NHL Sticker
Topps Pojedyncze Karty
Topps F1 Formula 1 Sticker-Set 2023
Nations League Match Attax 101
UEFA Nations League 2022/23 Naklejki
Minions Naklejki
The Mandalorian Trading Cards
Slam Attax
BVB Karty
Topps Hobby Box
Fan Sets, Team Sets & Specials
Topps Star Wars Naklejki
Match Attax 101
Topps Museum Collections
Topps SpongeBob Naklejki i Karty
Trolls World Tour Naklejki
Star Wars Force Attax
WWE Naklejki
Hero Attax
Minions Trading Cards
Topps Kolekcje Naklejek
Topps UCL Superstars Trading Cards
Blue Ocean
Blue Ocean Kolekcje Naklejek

=-=-=

### Prompt
Find each line in the material above that contains the string "Kolekcje" and copy those lines. Letter case must match.

### Reply
Topps Kolekcje Naklejek
Blue Ocean Kolekcje Naklejek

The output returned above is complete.